[START OF GIVEN TEXT]

Velazquez says many parents were galvanized after seeing the real-life impact of these issues last summer when a $34 million budget shortfall led to district-wide layoffs. They saw talented, newer teachers let go because of seniority rules, she says.

"Parents saw teachers who they felt were getting results in the classroom, they were being laid off. And one of the reasons parents were so apoplectic is because the teachers in the school who everyone knows need to go – they were still there," Velazquez says. "Parents made the connection that they're not (necessarily) keeping their job because they're effective, but because the district agreed to these rules that say seniority trumps."

Huge Frustration' for Principals, Parents, Teachers

Released this fall, a report by the National Council on Teacher Quality in Washington, D.C., covered a wide range of teacher quality issues in Seattle – from how teachers are hired, assigned, transferred, tenured and paid to how they are supported, evaluated and exited if ineffective – and identified several problems with the school district's evaluation process. Commissioned by the Seattle-based Alliance for Education, the report said Seattle fails to identify its poor-performing teachers, doesn't recognize and reward good teachers, doesn't offer enough support to new teachers, doesn't hold principals accountable for the quality of their teacher ratings, and doesn't clearly tie student performance to teacher evaluation.

Seattle requires principals to evaluate teachers each year and rate them as "satisfactory" or "unsatisfactory." Teachers must be rated "satisfactory" on seven of eight categories (such as instructional skill or classroom management), none of which directly reference student learning or require standardized measures of student learning.

Under state law, teachers whose performance is seriously in question are entitled to a 60-school-day remediation plan (called probation), which triggers a series of formal observations, reports and meetings. If a principal can show that the teacher has not improved sufficiently after that time, he can recommend dismissal. If the teacher appeals, the district has to prove "sufficient cause" in a formal hearing process; the teacher can appeal the dismissal up to the state supreme court.

The report found that just 16 experienced Seattle teachers out of a workforce of nearly 3,300 – 0.5 percent – were rated unsatisfactory in 2007-08 and put on probation. Of those 16 teachers, 11 improved, three resigned and two were dismissed.

[END OF GIVEN TEXT]

§ WHAT IS REQUIRED
Pick up the article on Seattle teacher evaluations and layoffs after its last sentence and keep writing it. The rows that come next are material separate from the text above.

[START OF DATASET CONTENT]

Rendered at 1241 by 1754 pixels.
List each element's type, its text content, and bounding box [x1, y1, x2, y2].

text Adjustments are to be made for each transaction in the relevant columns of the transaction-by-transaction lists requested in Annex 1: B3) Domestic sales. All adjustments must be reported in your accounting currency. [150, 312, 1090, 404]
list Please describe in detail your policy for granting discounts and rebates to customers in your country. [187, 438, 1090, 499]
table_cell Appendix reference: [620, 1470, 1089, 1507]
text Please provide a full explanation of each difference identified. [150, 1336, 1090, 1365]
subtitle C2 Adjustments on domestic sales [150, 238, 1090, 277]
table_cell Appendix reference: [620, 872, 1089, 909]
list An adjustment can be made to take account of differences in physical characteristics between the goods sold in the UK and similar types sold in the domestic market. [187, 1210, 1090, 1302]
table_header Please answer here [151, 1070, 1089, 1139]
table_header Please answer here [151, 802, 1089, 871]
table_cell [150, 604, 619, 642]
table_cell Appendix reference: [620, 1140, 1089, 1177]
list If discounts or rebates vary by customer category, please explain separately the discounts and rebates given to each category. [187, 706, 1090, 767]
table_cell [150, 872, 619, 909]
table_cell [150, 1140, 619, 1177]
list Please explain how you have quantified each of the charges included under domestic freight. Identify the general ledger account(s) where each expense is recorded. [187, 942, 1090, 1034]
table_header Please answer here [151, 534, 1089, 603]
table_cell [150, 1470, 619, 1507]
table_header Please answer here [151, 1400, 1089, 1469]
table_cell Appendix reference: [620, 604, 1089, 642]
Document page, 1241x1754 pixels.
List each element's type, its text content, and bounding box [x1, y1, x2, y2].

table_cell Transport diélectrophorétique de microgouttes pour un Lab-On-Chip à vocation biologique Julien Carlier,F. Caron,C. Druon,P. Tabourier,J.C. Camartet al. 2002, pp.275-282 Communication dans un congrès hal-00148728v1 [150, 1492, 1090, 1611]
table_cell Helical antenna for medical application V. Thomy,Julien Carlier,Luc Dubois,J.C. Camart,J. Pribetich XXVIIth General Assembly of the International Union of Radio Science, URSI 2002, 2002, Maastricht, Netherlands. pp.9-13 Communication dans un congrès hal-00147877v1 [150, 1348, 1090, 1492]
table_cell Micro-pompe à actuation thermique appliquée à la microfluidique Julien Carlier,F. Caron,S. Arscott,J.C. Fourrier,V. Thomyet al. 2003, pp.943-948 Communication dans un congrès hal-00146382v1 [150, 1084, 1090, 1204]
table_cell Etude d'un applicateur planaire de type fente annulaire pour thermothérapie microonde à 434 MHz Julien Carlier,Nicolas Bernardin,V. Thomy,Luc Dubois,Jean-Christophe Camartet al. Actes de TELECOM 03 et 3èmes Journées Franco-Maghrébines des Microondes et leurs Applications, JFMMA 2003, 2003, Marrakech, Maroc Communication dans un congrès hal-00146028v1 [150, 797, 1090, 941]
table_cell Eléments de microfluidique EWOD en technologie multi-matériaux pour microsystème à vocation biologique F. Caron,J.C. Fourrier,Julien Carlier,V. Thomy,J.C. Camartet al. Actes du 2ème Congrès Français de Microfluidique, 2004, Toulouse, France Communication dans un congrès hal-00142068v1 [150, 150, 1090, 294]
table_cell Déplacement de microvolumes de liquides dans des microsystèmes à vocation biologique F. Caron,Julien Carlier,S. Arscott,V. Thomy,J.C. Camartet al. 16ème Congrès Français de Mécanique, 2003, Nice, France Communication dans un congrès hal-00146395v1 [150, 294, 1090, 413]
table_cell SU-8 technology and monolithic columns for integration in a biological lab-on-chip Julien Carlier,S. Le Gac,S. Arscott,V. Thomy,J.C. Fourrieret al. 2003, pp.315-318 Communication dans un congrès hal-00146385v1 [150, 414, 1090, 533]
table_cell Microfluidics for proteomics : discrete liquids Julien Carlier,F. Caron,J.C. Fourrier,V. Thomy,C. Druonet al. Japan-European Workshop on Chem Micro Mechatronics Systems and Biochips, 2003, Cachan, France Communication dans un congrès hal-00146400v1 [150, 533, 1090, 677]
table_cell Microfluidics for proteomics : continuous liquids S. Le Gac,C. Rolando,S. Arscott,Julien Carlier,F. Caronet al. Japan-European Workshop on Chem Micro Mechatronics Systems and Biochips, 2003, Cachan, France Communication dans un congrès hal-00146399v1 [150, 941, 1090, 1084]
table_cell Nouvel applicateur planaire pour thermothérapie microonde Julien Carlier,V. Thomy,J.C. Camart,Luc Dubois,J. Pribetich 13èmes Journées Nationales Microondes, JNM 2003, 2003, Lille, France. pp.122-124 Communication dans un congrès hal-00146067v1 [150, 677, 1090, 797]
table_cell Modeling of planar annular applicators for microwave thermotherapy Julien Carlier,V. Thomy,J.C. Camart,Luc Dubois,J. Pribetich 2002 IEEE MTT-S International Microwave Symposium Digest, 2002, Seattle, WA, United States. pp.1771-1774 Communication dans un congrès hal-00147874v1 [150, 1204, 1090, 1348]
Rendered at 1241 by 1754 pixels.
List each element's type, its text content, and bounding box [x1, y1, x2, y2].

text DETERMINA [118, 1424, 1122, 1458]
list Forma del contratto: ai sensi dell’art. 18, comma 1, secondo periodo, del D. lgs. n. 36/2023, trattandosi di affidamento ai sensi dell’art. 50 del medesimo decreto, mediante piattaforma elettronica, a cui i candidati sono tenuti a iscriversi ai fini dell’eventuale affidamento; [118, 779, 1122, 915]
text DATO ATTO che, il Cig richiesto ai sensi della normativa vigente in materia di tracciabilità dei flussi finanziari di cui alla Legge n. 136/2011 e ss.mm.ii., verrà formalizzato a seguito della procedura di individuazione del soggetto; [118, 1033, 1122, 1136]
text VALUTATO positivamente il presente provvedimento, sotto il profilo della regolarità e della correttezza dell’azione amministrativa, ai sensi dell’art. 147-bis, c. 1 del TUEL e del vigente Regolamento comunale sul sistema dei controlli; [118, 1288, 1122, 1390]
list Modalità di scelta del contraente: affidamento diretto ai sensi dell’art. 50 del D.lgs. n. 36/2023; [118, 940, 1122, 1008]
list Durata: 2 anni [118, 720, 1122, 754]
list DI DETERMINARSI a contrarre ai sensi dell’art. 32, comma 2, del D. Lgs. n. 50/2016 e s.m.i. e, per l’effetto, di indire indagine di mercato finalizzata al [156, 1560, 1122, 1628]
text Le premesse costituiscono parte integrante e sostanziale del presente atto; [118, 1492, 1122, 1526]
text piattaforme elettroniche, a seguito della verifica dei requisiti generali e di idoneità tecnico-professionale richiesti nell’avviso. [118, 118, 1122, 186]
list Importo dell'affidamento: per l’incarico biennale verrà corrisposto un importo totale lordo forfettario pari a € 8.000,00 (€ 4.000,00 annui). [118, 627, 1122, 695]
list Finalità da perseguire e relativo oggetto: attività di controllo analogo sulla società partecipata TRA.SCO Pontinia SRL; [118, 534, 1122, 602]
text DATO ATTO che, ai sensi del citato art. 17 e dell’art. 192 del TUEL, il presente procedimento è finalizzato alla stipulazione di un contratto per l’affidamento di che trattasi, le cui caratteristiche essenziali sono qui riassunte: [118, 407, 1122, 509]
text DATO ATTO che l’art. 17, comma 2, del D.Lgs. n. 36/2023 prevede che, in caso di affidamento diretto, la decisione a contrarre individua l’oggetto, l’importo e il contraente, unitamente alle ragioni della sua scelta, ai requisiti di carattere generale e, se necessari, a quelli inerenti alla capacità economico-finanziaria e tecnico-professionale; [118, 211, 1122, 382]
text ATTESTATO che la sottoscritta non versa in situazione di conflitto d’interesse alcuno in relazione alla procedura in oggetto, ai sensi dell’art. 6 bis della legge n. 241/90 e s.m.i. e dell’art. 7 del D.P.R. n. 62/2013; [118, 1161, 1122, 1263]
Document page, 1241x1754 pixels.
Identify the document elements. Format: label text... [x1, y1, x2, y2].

[END OF DATASET CONTENT]

§ OUTPUT FOR THIS EXERCISE
Struggling teachers in Seattle are offered help, including a peer intervention program, and if performance is enough of a concern, teachers are placed in an improvement plan – plans in which principals are required to be heavily involved. The report suggested that the responsibility for coaching and improving teachers should be spread to mentor or consulting teachers and that a principal's evaluation be validated by trained outside observers, such as subject matter experts, experienced teachers or department heads.

"Principals may be more inclined to more accurately rate teacher performance if the burden of remediation does not fall so heavily on their shoulders," the report said.

The process of removing a new hire is not as difficult as removing a teacher who has worked longer in the school system. In the first one or two years of their employment (depending on how much experience they have coming in), teachers aren't entitled to the 60-day probation, can be let go at the end of the year by the superintendent and can only appeal up to the school board.

After four years of satisfactory evaluations, Seattle teachers can move to an alternative evaluation process where they set performance goals jointly with their principal based on student achievement. Teachers must make a "good faith effort" to meet the goals, but there are no consequences if they don't, so long as their observed classroom performance is still satisfactory, the report said.

Too often poor-performing teachers are passed from school to school, the report said, because principals find it easier than going through the more onerous evaluation and probation process to dismiss the teacher.

Several Seattle principals interviewed for this story expressed deep frustration with the current system, but declined to use their names because they feared doing so would strain relations with their staff, the teacher's union or the district administration.

Some said documenting a case of poor teacher performance to meet state rules and withstand legal challenge can take some 200 hours, at a time when principals are struggling to juggle their roles as managers and instructional leaders. They also point to a lack of communication and coordination with the district's human resources office, which can translate into missed deadlines that derail the teacher probation or improvement process.

One Seattle principal described trying to use the evaluation process to remove a weak teacher. But because a prior administrator missed a paperwork deadline, this principal now must take several steps back. And because of mandated timelines around teacher dismissal, the teacher will likely be in the classroom for the rest of the school year – quite possibly until next fall.

"So now the issue isn't ‘Is this teacher good for kids and doing quality teaching.' The issue now is a paperwork technicality. It makes you cynical very quickly," the principal says. "I say to parents, ‘I'm doing everything I can to make it a reality that we have quality teachers in every classroom.' We all want the best possible teacher. I truly believe SEA (Seattle Education Association) wants that, principals want that, human resources wants that, parents want that. But there's so many things put in the way of making that a reality. Meantime, one more day this teacher is allowed to be in the classroom is one day too much. It's a huge frustration for principals and parents and for fellow teachers, who are doing good work. The whole process is completely ineffective. It doesn't help anyone. And it certainly doesn't help kids."

This principal would like to see more time and energy spent with teachers early in their career "instead of allowing mediocrity to occur and then you've got teachers 14 years into their career, and now you're telling them they're not meeting standards after 13 years of satisfactory evaluations."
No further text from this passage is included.